Arte e Cultura

O entardecer no Quilombo

sob o olhar do sol
Por Redação Cariri • 16 de outubro de 2019

Por João Leandro e Tayronne de Almeida.

Um forte vento irrompe no início da tarde, como que em um espetáculo artístico uma espessa cortina de poeira anuncia o entardecer. Do pátio da escola percebo cotidianamente esse vento forte no mesmo horário. Certa vez perguntei a uma mãe que acabava de chegar para deixar seu filho “É sempre assim?”, ela me respondeu que sim, “todas tarde dá essa ventania, mode o porquê eu não sei”. Os alunos daquele turno chegaram e o fim da conversa ficou para depois, mas a curiosidade eu não deixei para lá…

Já são meio dia e trinta quando o pequeno sino anuncia o início da aula. O pátio está repleto de crianças correndo e brincando, nada de smartphones ou tablets, mas sim pés descalços e muita euforia. Todos se reúnem após o toque para juntos fazermos uma breve oração e em seguida nos dirigirmos para as atividades letivas. Aqui acolá se ouve um choro de criança que ainda não está habituada a ficar na creche, no entanto, o professor faz seu papel acolhedor e consolador.

Entre rezas e trabalho, travessuras

Na comunidade, quem é de roça vai cuidar do roçado, outros vão cuidar do rebanho – predominantemente são ovinos e caprinos. O horário da tarde é propício para os tijolos secarem no sol, não há forno para assar o barro. As donas de casa vão dar continuidade aos afazeres, ajeitar a janta, lavar roupa e cuidar da casa. O calor da tarde causa incômodo, olhares lânguidos e sensação nostálgica. É a monotonia que está preenchendo o lugar, até que um grito de uma criança quebra esse clima e gera um alvoroço. Todos correm para saber o que foi.

Dois garotos chegaram à associação da comunidade, vinham correndo, pálidos, assustados e gritando. Logo chegou o pessoal para saber do relato. Deram logo uma garapa (mistura de água e açúcar) para acalmar os “nervos” deles e em seguida um começou a contar o que ocorreu. “Fui fazer uma espera (tocaia para uma caça) com meu irmão nas terras do finado “Papado”. Quando chegamos lá, com pouco tempo, ouvimos um chiado no mato, por trás de nós. Mandei meu irmão atirar uma pedra para ver no que dava, mas quando jogamos a pedra voltou e “tirou fino” da minha orelha! Aí a gente correu e deixou a espera para lá, ainda prendi o calção no arame da cerca e quase que não solta! Tenho certeza que era o finado “Papado” vigiando suas terras!”.

Dito isto, levaram logo o menino até a rezadeira, Mãe Chica, para ver se não tinha nenhum “esprito” nos garotos e ela constatou que estavam limpos, mas que nunca mais fossem novamente àquelas terras assombradas.

O professor dos anjinhos

Após o acontecido, todos voltam a suas tarefas, e ao longe já se escuta o sininho da escola avisando que as crianças estão voltando para casa. Permaneci inquieto para descobrir sobre aquela ventania que falei no início desta crônica e fui averiguar. Para minha surpresa, outra mística envolve o quilombo do Arruda: por trás da escola, algumas dezenas de metros, há um cemitério de anjinhos (crianças que foram a óbito antes de serem batizadas). Fiquei impressionado com a informação e mais perplexo ainda quando ouvi que eram eles que causavam aquele vendaval, anunciando que estavam também presentes ali para assistir aula. De arrepiar!
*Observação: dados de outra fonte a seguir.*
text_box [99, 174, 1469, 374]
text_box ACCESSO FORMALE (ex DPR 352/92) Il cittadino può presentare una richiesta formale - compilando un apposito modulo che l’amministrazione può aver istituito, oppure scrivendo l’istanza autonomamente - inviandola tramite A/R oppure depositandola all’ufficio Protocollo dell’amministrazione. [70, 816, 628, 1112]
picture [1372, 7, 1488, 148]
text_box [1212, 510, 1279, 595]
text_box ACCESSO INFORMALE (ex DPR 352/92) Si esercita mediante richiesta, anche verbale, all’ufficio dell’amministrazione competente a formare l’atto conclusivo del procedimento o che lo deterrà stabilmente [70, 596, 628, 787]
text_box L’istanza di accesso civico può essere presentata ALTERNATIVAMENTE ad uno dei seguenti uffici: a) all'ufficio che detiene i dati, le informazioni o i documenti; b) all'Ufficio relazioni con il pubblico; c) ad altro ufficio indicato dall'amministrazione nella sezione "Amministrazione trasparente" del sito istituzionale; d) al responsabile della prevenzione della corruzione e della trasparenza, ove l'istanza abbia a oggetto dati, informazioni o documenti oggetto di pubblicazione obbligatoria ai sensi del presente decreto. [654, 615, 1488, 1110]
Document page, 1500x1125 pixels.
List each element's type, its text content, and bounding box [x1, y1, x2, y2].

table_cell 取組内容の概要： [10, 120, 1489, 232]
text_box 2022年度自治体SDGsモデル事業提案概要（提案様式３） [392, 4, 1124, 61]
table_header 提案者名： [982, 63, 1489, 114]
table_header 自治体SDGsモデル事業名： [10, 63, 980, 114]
Já que eu descobrira que igualmente sou professor deles, indaguei onde ficava o lugar exato, pois queria prestar minha oração e respeito a eles. Juntei comigo um grupo com quatro crianças que também manifestaram a vontade de ir. Fizemos o trajeto a pé.

Um deles perguntou: “professor, porque o senhor quer ir lá?” Eu serenamente respondi, “já que eles nos assistem, também devemos rezar por eles para que se sintam ajudados por nós”. Sabendo disso, me confessou: “meu irmãozinho está enterrado lá, quero que o senhor reze por ele”. Assim fizemos a breve visita e deixamos o carinho das nossas preces aos anjinhos. Tomei conhecimento que as mães vão até lá prestar homenagens no dia de finados, limpando seus túmulos e deixando flores.

Voltamos e o sol já estava se escondendo por traz da serra… a noite se aproximava e eu não sabia o quão longe estava por desvelar os mistérios daquele lugar.